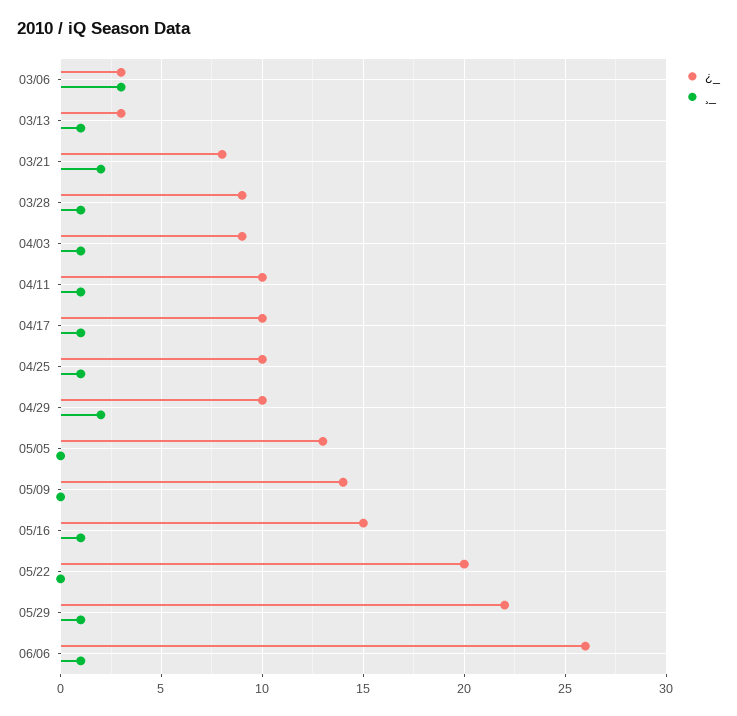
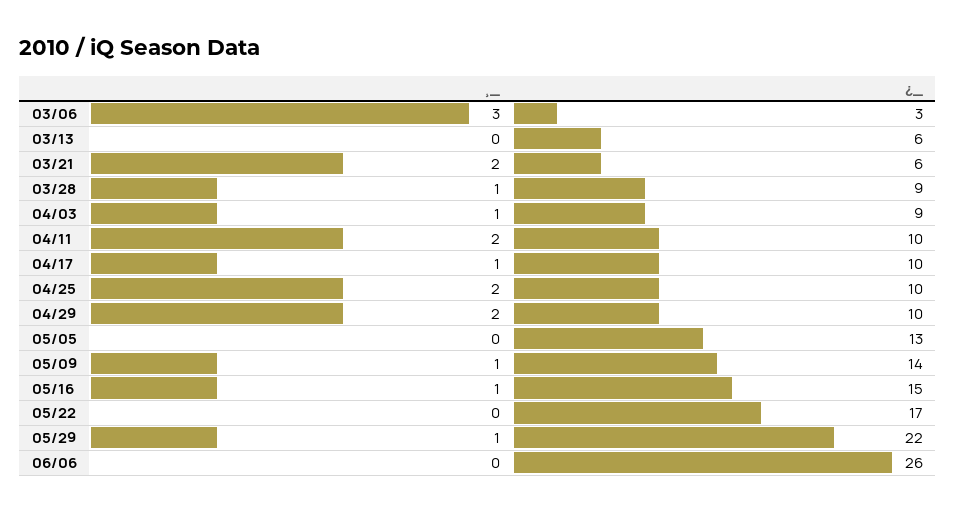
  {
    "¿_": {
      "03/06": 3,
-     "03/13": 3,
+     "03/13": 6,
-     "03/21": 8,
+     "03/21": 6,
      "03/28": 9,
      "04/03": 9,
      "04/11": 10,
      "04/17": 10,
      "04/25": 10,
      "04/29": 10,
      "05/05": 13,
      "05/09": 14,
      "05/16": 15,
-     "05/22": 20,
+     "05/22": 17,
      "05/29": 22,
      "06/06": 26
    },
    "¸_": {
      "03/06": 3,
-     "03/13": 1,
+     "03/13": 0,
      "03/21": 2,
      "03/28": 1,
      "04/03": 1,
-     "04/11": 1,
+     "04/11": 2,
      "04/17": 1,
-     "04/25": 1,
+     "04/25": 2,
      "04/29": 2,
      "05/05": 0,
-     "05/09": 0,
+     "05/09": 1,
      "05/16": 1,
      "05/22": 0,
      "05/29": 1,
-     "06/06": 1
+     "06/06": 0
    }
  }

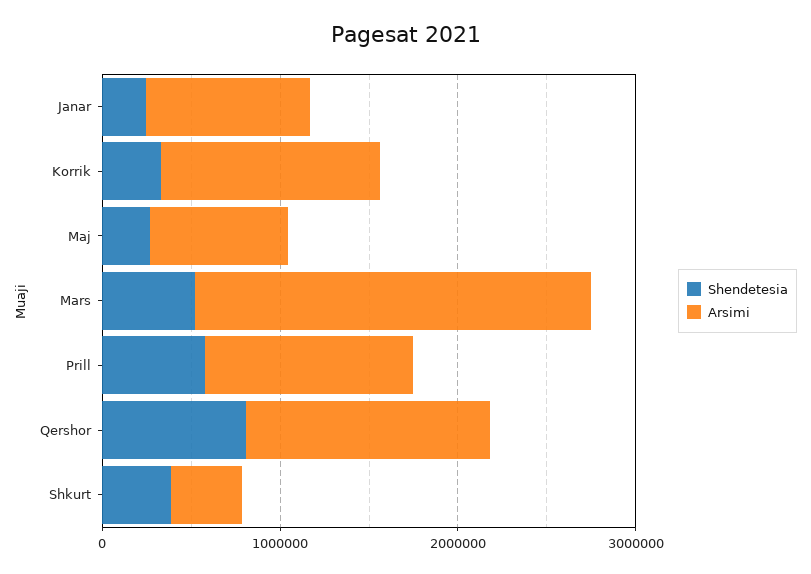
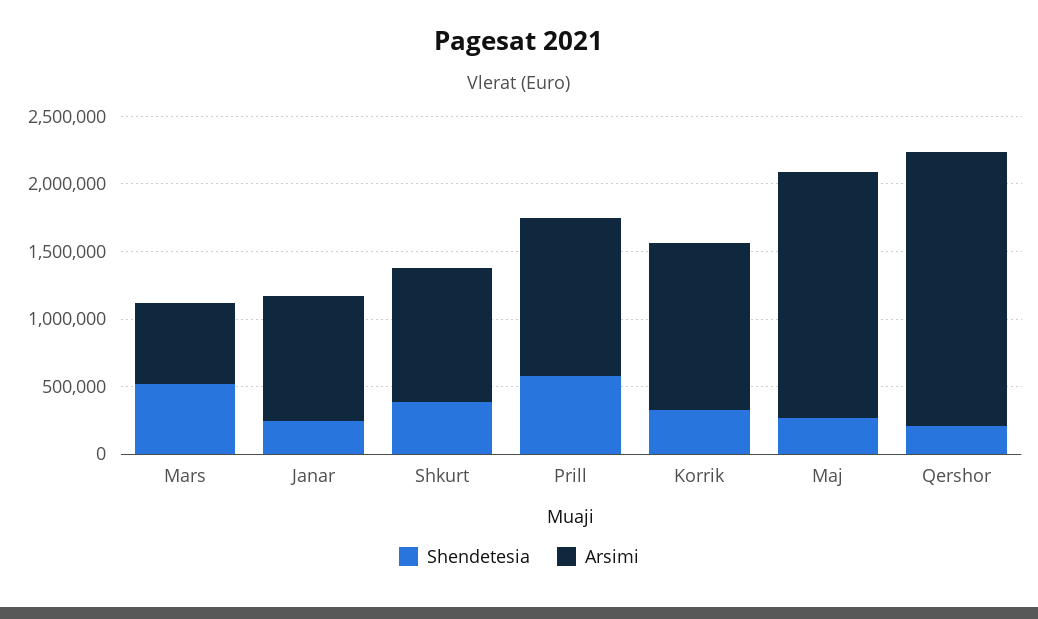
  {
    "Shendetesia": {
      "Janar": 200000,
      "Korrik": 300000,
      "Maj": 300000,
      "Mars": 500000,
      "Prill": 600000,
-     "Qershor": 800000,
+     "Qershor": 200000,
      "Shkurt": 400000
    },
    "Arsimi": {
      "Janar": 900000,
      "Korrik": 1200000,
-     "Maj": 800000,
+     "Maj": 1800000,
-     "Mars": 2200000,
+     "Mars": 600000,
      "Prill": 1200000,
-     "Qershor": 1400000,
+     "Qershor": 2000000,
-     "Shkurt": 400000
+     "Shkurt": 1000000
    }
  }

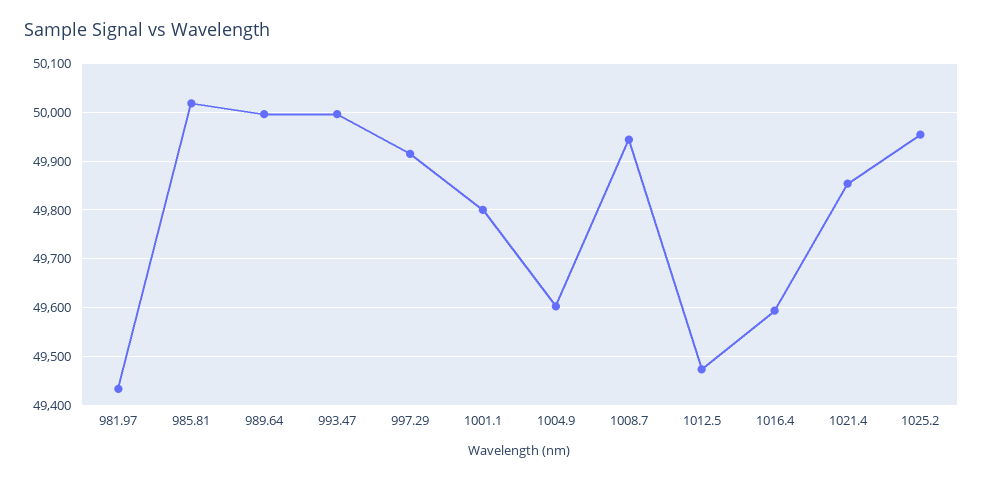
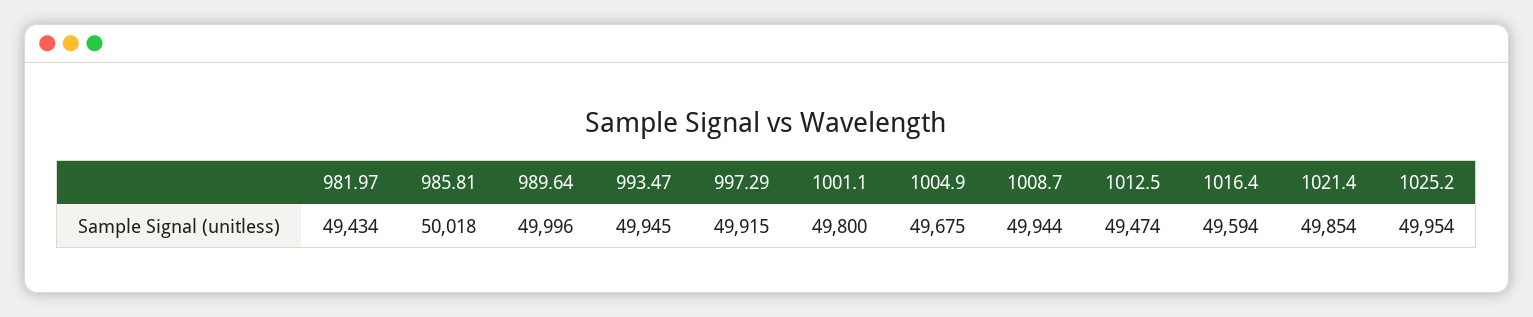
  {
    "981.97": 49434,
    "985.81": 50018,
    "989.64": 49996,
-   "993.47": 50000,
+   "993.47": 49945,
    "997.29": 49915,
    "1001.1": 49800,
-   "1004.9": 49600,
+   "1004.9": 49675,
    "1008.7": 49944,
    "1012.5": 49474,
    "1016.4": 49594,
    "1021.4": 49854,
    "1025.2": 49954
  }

---

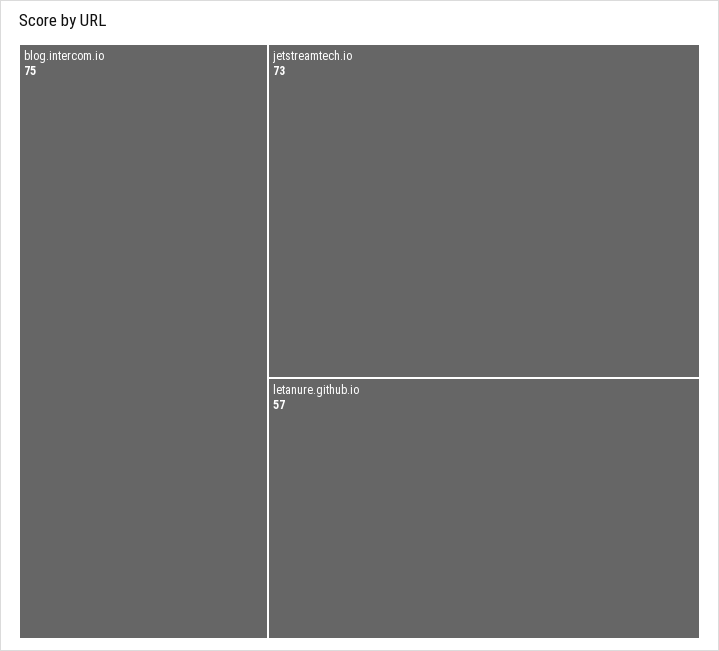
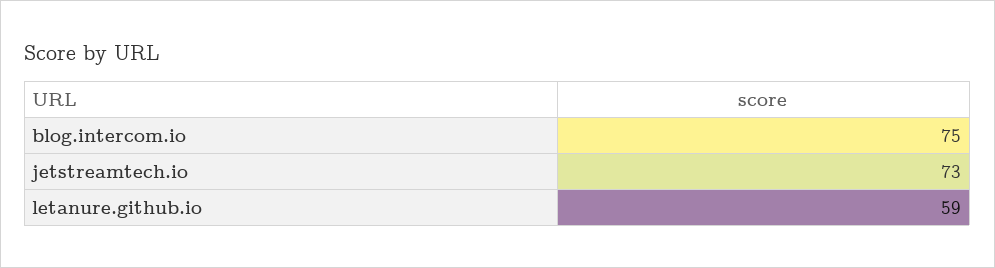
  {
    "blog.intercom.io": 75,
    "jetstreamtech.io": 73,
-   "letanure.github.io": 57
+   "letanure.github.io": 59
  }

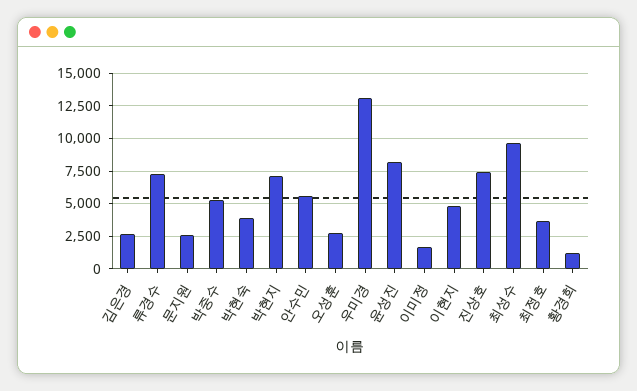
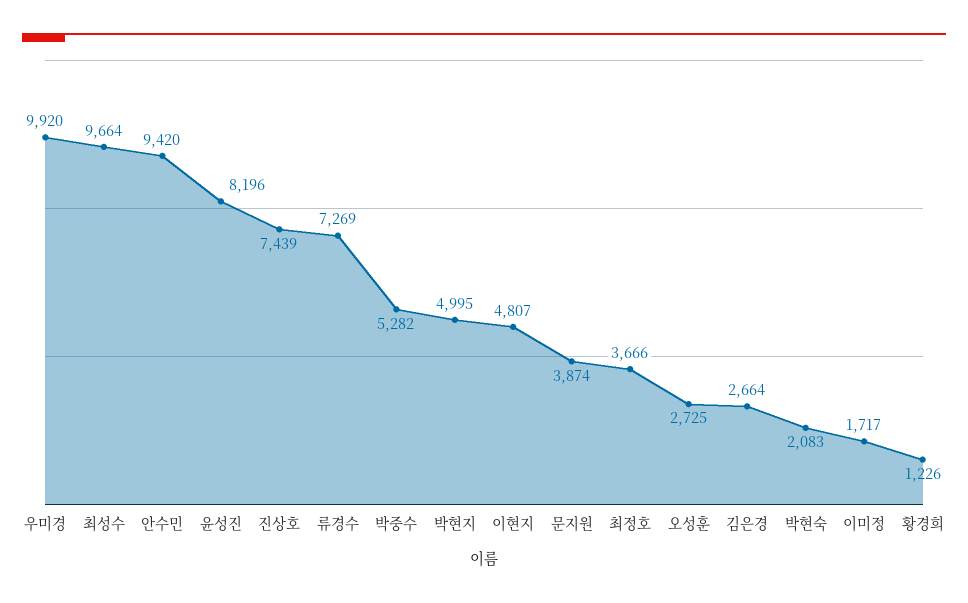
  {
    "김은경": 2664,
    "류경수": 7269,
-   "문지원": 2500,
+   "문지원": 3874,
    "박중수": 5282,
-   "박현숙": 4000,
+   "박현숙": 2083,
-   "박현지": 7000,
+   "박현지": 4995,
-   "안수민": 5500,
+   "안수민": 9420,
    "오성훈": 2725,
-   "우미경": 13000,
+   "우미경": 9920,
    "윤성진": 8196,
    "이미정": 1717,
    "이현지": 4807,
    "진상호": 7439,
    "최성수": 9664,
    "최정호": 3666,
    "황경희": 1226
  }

### PROBLEM TO WORK ON
Return only the number of lines above that include "github".

### ANSWER TO THIS PROBLEM
2